1. You need to register for a free account to read this New Statesman piece by Geoff Dyer, but it’s well worth that minimal effort if you haven’t got one already. The shot seen round the world – the photograph of a bloodied Trump has turned him into a hero and captured the carnage of American politics https://www.newstatesman.com/international-politics/2024/07/shot-seen-round-the-world-donald-trump-photo-geoff-dyer

2. There’s often interesting stuff in The Knowledge, including good summaries of articles that are behind a newspaper paywall. Here’s a recent edition, which includes a summary of Peter Hitchens’s Daily Mail piece, Is Lucy Letby really guilty? https://www.theknowledge.com/p/lucy-letby-really-guilty I realise that we see what we know and want to see, but I can’t help drawing parallels with medieval witch trials.

Sign up yourself to The Knowledge daily newsletter here https://www.theknowledge.com/

3. Thanks to Jason Skeet for this one, an interesting new(ish) take on classroom observation, Unseen observations by Matt O’Leary https://www.ucet.ac.uk/downloads/12424-Unseen-Observations_MattOLeary_Nov2020.pdf PDF below.

Hosted on the Universities’ Council for the Education of Teachers (UCET) website, which I’d not come across before https://www.ucet.ac.uk/ Not something that university teachers in my time got much of, teacher education!

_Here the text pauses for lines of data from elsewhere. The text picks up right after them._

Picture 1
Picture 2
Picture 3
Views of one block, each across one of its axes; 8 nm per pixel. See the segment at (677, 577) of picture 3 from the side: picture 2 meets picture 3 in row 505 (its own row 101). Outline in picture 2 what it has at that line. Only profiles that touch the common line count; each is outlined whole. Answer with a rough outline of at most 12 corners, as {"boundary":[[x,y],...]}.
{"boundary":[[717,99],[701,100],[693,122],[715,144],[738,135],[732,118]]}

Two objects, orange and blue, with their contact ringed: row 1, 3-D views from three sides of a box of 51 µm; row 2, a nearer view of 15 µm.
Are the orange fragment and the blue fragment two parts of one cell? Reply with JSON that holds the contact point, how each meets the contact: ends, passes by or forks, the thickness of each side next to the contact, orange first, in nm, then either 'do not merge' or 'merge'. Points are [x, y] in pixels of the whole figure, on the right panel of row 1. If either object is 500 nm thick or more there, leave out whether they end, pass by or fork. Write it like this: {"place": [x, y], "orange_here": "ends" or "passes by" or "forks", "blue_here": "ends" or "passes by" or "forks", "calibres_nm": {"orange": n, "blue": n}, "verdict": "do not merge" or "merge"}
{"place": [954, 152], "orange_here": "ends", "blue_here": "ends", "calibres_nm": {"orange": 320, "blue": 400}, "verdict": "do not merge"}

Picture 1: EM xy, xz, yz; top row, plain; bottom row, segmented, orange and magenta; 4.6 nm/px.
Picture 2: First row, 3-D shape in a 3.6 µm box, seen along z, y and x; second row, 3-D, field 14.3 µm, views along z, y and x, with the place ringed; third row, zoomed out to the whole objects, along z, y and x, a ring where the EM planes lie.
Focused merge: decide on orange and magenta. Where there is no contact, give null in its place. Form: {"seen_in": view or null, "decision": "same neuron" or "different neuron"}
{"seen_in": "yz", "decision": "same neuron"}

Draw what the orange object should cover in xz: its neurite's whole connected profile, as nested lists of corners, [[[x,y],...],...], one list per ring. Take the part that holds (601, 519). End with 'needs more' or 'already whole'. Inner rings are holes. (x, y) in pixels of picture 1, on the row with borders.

4. Here’s a very accessible way in – courtesy of Katja Hoyer’s podcast, Zeitgeist – to a very well-reviewed book by Andrea Wulf about a remarkable accumulation of genius in a small town in Germany, Jena, at the end of the eighteenth century, Magnificent Rebels https://www.katjahoyer.uk/p/magnificent-rebels-with-andrea-wulf  Along the way, Katja and Andrea share a number of interesting thoughts on the differences between writing in German and writing in English.

Here’s the beginning of Adam Sisman’s review of Magnificent Rebels for The Guardian https://www.theguardian.com/books/2022/sep/11/magnificent-rebels-the-first-romantics-and-the-invention-of-the-self-by-andrea-wulf-review-big-ideas-from-a-small-town

A philosophy student attending a concert in the heart of Germany in the spring of 1797 could scarcely believe the evidence of his eyes. Seated in one row were Johann Wolfgang von Goethe, the greatest writer of the age; Johann Gottlieb Fichte, the philosopher of the moment, whose packed lectures attracted students from across Europe; Alexander von Humboldt, just setting out on a career that would transform our understanding of the natural world; and August Wilhelm Schlegel, then making a name for himself as a writer, critic and translator. It seemed extraordinary to see so many famous men lined up together.

Except that it wasn’t, not then in Jena, a quiet university town at the heart of Germany of only 800 houses and fewer than 5,000 inhabitants. For a brief period, as the 18th century gave way to the 19th, Jena had a claim to be the intellectual capital of Europe. The nation’s finest minds were gathered there.

5. And, finally, from the sublime to the ridiculous, Fenton! https://youtu.be/3GRSbr0EYYU

Apologies if – unlike me, but like millions of other people – you’ve seen the video before, and thanks to Jamie Keddie for bringing it to my attention!